Ah komutan görünümlü hain. Beni en başta dinleyip çekip gidemedin. Çünkü emir büyük yerden, hoca efendindendi ve halkını katlettin o emirle. Aslında Batı emperyalizminin emriyle… Ne yazık!



Çanakkale›de düşmanla savaşmıştık, meğer düşman içimize sızmış, sinmiş... Evet bunu biliyorduk, bu devletin derin NATO tarafından ele geçirildiğine Adnan Menderes'ler, Deniz Gezmiş'ler, Erdal Eren'ler, Mustafa Pehlivanoğlu'lar idam edilirken de şahit değil miydik? Alman vakıflarının ipliğini pazara çıkaran Necip Hablemitoğlu, CIA'nin ve NATO'nun operasyonlarını araştırıp ortaya koyan Uğur Mumcu, ABD'nin Irak'ta hazırladığı tezgahı kırmaya çalışan Orgeneral Eşref Bitlis, Batı güçlerinin kucağına düşmüş Ermeni diasporasının oyununu bozan Hrant Dink, helikopteri düşürülen Muhsin Yazıcıoğlu ve daha onlarca faili meçhulümüzü hatırlayın!...Ama bizi ustaca yarattıkları suni sebeplerle birbirimize tokuşturan sosyal mühendislik şeytanları herkesi kendi şehidine ağlatmayı başardı yıllar boyunca...



Ve 15 Temmuz gecesi geldi, çattı... 'Her şerde bir hayır vardır.' cümlesini ispatlarcasına... Bu milleti tekrar yek vücut yaparcasına...



Birbirimizin ölülerine ve yaslarına bile uzak kalmamız için bizi kinle doldurmaya çalışanların son hamlesi 16 Temmuz sabahında kahraman insanlarımız tarafından paramparça edildi.
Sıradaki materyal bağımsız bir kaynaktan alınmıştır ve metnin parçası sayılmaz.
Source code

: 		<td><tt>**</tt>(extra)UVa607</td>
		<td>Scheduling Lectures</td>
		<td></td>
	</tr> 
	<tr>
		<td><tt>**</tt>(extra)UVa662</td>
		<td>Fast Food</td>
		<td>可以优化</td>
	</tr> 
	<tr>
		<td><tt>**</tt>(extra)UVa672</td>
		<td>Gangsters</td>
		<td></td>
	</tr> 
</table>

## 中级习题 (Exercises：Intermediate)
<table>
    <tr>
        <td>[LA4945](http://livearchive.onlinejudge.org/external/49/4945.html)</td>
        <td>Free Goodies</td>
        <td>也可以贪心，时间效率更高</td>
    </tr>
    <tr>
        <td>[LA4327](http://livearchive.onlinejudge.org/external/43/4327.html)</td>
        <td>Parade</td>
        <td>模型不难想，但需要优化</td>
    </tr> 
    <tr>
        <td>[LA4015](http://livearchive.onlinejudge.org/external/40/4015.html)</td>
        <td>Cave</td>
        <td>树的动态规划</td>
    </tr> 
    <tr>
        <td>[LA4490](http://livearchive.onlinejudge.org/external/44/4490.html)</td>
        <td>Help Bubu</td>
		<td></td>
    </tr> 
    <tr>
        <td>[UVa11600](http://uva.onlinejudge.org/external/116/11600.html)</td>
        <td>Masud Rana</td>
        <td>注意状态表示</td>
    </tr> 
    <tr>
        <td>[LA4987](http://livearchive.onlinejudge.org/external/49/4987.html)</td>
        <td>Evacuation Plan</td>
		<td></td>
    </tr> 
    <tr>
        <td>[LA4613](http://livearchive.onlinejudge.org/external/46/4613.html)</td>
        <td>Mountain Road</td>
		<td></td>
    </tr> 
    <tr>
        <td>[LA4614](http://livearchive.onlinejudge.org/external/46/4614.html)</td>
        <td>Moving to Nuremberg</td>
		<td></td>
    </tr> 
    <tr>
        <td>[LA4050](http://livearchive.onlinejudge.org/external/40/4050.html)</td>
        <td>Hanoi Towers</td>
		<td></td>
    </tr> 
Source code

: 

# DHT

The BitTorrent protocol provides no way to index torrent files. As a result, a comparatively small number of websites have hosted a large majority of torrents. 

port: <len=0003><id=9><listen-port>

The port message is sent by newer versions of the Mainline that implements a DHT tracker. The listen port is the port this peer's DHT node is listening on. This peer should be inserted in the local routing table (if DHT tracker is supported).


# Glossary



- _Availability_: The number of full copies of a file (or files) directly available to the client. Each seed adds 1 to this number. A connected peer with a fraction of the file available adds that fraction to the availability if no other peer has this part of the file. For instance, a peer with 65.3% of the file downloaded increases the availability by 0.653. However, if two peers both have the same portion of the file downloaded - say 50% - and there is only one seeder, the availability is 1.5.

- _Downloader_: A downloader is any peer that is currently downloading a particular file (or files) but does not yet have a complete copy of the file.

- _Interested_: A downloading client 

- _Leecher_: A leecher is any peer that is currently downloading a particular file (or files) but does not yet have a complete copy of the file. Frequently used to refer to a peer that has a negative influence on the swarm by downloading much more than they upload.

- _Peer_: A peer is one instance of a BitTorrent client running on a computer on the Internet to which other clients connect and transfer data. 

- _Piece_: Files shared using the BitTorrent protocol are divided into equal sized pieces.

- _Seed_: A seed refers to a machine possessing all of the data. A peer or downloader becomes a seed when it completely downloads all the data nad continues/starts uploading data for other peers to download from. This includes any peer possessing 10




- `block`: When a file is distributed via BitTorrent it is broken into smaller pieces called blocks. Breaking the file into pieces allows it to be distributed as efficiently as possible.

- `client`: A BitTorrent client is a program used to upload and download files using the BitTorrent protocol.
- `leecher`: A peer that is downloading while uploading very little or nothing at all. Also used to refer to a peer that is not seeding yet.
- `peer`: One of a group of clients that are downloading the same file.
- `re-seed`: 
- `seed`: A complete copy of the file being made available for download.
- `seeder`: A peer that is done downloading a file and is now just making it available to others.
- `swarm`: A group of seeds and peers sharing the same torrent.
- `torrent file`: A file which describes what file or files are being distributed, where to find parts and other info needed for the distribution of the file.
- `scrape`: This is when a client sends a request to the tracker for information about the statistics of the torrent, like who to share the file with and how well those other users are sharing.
Türkiye tarihine en asil zaferlerden biri olarak geçen 15 Temmuz direnişinde yüzlerce kahramanı şehit verdik. Onlardan biri yukarıda ismini zikrettiğim Halil Kantarcı kardeşim...16 Temmuz akşamı haberini aldığımda yığıldığım koltukta onunla geçiremediğim vakitler, konuşamadıklarım, paylaşamadıklarım kaldı ondan bana yadigar. İstanbul'un Anadolu yakasındaki Conkbayırı cephesinde her biri aslan parçası vatan evlatlarından şehit olan Halil'in tabutuna omuz vermek, kabrine toprak atmak onuru acımın ve Türkiye'ye olan inancımın tacıdır. Halil ve diğer tüm şehitler yaz sıcağında açan kardelen çiçeklerimizdir bizim, hepsinin ruhu şad olsun!



Türkiye 15 Temmuz gecesi Dünya'nın gönderine şerefli bir direniş bayrağı çekmiştir. Küresel efendilere karşı mücadelede mazlum halklara umut ve cesaret olarak doğan yeni bir güneştir bu bayrak, kutlu olsun!